In Summary
  • French firm Ipsos in 2014 went to court to sue the Competition Authority of Kenya (CAK) and the Director of Public Prosecutions after it was cited for failing to follow the law in its 2011 acquisition of Synovate.

The competition watchdog has given its nod to the acquisition of Synovate Kenya by Ipsos, more than six years after the deal was first struck, following an out-of-court settlement of a dispute in which the parties were accused of flouting competition law.

French firm Ipsos in 2014 went to court to sue the Competition Authority of Kenya (CAK) and the Director of Public Prosecutions after it was cited for failing to follow the law in its 2011 acquisition of Synovate.

The drawn-out legal dispute meant that the acquisition of the Kenyan unit remained in technical limbo.

“We settled the matter out of court, they paid a penalty then re-submitted their application and we approved,” said CAK director-general Wang’ombe Kariuki in an interview.

In a January 10 notice, Mr Kariuki said that the Authority had decided to exclude the acquisition from the requirements of antitrust law because the transaction would “not affect competition negatively” even though the turnover of the Kenyan unit, Sh816 million in 2016, breached the minimum threshold for mandatory notification.

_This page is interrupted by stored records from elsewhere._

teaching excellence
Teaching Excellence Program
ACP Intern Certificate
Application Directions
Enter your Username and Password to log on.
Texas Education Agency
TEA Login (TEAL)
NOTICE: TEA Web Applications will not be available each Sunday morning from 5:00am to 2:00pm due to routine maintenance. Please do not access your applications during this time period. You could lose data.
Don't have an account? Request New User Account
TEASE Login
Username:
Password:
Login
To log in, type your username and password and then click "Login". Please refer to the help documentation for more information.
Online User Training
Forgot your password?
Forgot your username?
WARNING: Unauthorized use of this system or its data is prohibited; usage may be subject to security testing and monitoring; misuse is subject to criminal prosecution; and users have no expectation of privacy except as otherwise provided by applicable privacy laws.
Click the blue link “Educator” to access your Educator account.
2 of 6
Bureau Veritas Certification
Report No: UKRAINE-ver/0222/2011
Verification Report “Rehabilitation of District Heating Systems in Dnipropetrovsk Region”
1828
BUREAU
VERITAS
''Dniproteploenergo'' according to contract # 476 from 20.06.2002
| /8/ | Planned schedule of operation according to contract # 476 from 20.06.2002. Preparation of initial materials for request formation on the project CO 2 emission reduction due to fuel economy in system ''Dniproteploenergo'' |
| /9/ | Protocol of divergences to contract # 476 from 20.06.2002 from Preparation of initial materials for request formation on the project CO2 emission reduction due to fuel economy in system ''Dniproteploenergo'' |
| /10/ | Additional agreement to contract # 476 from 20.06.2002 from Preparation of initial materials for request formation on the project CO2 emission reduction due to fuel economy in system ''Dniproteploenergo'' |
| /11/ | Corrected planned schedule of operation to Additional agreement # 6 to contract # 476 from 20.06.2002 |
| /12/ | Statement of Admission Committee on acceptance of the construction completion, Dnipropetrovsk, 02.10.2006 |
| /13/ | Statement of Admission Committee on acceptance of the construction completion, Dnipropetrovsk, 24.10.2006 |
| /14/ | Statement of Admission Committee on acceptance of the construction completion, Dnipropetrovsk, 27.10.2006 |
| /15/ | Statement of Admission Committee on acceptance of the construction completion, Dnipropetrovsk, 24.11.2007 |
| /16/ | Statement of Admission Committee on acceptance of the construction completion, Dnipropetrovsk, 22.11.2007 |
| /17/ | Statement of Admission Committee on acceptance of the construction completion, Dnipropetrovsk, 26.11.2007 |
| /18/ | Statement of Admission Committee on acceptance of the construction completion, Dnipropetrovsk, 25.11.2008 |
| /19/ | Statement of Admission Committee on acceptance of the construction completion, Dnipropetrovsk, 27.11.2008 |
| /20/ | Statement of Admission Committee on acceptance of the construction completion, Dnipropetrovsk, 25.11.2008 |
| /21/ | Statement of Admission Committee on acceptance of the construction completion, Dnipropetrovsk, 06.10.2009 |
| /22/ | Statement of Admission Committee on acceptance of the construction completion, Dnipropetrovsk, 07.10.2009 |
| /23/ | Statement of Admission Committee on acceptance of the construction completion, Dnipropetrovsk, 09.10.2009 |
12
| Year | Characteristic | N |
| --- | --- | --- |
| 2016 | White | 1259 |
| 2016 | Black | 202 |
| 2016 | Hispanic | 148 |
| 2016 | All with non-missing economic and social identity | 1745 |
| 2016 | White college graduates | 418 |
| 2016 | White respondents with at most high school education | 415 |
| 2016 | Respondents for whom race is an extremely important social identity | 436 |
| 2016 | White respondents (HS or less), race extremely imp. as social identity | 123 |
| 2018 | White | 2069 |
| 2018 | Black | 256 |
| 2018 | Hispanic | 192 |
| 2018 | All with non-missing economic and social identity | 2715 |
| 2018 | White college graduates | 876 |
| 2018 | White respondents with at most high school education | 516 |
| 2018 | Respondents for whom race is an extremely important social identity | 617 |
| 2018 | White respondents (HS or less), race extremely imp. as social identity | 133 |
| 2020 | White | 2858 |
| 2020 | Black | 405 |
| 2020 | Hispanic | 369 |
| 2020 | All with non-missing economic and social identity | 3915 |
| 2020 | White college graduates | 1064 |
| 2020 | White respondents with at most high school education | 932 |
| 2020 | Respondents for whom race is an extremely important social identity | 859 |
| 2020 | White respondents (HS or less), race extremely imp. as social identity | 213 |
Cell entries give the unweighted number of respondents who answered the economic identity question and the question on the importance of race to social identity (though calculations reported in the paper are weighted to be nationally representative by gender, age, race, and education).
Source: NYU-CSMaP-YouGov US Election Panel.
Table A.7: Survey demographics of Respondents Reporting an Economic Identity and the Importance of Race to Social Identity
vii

Mr Kariuki did not reveal the fines levied on Ipsos.

Ipsos acquired Synovate from British firm Aegis in a global deal worth 525 million pounds (about Sh75 billion at current exchange rates), creating the world’s third-largest market research company.

However, the deal got into trouble locally when the CAK cited Ipsos for failing to seek approval, setting up the company’s directors for heavy fines and potential jail terms.

Ipsos argued that the competition law and regulations had not come into force by the time it sought to acquire Synnovate.  Ipsos further argued that it had notified CAK of the intention to merge in December 2011.

It is this dispute that has now been settled out of court.